I got myself a bottle of Debbie Does Doughnuts and used it straight away and had great flavor so I was just a bit curious about other juices.

Thanks.


----------



## Stosta (27/7/16)

Nico_gti said:


> Hi All,
> 
> was wondering if you should steep store bought e-juice or is it good to go from the time you buy it?
> I got myself a bottle of Debbie Does Doughnuts and used it straight away and had great flavor so I was just a bit curious about other juices.
> ...


It all depends on how long it took to leave the store.

A juice maker might be able to make a juice and get it to the vendor the next day, then you walk in and buy it, but it's now only 3 days old. But maybe it has been on the shelf for a while and has therefore had plenty of time to steep.

In short, yes, it is possible that a store-bought juice needs more steeping

Reactions: Agree 1 | Informative 2


----------



## PsiSan (27/7/16)

Mostly not most vendors pre-steep them, but I have bought once or twice where the juice clearly needed more steeping time.
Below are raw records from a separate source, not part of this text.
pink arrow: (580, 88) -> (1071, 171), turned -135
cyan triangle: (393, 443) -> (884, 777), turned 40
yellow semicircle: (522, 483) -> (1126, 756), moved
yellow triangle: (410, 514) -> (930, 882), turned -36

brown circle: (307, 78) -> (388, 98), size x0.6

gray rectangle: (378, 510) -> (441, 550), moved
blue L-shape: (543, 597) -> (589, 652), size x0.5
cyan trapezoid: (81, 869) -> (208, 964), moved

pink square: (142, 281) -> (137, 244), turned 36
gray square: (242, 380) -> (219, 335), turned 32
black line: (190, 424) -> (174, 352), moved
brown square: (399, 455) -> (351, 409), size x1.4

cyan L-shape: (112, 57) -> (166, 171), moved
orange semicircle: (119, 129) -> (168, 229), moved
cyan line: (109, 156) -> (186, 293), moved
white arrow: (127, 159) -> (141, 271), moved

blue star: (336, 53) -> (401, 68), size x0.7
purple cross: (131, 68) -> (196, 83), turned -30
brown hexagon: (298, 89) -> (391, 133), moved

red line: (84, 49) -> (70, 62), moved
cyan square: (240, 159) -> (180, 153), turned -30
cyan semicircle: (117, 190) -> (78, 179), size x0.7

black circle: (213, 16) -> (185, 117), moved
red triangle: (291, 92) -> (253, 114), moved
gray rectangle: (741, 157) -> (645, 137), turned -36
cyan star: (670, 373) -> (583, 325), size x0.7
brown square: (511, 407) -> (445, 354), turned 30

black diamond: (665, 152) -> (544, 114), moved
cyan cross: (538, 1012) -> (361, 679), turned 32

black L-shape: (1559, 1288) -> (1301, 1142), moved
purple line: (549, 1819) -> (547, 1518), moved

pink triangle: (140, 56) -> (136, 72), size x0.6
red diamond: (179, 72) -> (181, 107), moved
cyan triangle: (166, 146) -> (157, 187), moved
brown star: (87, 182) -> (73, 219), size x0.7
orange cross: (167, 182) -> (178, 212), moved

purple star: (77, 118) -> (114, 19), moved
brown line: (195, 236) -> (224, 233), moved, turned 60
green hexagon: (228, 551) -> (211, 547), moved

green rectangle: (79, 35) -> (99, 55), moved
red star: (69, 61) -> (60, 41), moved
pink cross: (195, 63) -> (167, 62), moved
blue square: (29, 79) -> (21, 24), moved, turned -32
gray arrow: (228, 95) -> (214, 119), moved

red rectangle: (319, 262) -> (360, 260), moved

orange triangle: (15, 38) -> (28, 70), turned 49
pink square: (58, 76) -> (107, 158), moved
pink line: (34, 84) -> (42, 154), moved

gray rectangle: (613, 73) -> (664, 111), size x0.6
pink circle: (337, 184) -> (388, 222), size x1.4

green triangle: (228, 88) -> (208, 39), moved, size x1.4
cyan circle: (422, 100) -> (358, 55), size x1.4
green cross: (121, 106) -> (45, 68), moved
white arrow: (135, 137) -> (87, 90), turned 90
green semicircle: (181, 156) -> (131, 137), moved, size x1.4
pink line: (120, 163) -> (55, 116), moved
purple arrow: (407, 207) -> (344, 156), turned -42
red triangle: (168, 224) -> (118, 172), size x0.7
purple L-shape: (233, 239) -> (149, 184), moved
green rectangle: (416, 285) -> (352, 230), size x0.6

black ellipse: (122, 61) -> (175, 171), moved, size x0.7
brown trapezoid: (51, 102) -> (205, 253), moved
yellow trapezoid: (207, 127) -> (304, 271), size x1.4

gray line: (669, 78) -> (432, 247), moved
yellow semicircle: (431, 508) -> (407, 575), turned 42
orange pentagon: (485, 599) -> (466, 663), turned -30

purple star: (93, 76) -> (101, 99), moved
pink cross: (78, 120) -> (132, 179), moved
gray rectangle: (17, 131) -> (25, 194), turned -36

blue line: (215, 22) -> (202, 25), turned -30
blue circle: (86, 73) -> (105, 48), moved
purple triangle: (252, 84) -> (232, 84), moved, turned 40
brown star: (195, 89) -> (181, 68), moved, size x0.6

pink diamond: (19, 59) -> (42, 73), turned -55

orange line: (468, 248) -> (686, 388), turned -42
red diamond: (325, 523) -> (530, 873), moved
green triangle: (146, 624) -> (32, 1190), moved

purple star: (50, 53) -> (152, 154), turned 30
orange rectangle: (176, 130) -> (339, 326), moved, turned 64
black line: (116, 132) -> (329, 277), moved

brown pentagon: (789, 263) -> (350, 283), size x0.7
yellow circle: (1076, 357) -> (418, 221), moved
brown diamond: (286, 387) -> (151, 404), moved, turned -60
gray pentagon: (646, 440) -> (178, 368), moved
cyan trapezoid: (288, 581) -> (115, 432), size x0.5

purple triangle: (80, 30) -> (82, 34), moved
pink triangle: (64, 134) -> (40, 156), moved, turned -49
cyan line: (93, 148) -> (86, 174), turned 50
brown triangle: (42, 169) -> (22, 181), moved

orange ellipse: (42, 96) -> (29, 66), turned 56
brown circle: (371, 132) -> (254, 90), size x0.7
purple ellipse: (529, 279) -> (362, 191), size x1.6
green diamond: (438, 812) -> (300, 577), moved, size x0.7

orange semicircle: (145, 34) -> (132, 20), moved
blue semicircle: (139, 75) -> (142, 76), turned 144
Reactions: Agree 1 | Informative 1


----------



## Modulas (27/7/16)

I'd imagine that some store bought juice might even be _past_ its prime by the time we buy it.
Especially juices at places like tobacco shops in shopping malls. Who knows how many months that R300 bottle of imported juice sat on the shelf before you bought it?

Reactions: Agree 1


----------



## Jan (27/7/16)

Modulas said:


> I'd imagine that some store bought juice might even be _past_ its prime by the time we buy it.
> Especially juices at places like tobacco shops in shopping malls. Who knows how many months that R300 bottle of imported juice sat on the shelf before you bought it?


Possible but not likely. In my experience a juice can take a lot before you really start to notice a degrade

Reactions: Agree 2


----------



## Zeki Hilmi (27/7/16)

Our juice is steeped for a minimum of 4 weeks before it is released to the vendor or the public. I've heard people complain in the past about juice being dark. Dependant on the juice but usually fresh juice is quite light in appearance.

Reactions: Like 1 | Winner 1


----------



## Silver (28/7/16)

I have moved this thread to "who has stock" so vendors can discuss their juices if they choose to

@Nico_gti , in my experience most juices I have bought have been good to vape immediately

However some vendors mix up special requests (eg when requesting higher mg). Also, Vapour Mountain has for a long time been mixing upon ordering. In these cases, I find i need to let the juice sit for a week or two first to get the best flavour.

Reactions: Agree 1 | Informative 1


----------



## Nico_gti (28/7/16)

Thanks everyone.
Been having this 'debate' with friends over the last few days.
Hopefully some of the vendors or manufacturers will be able to shed some light on this.


----------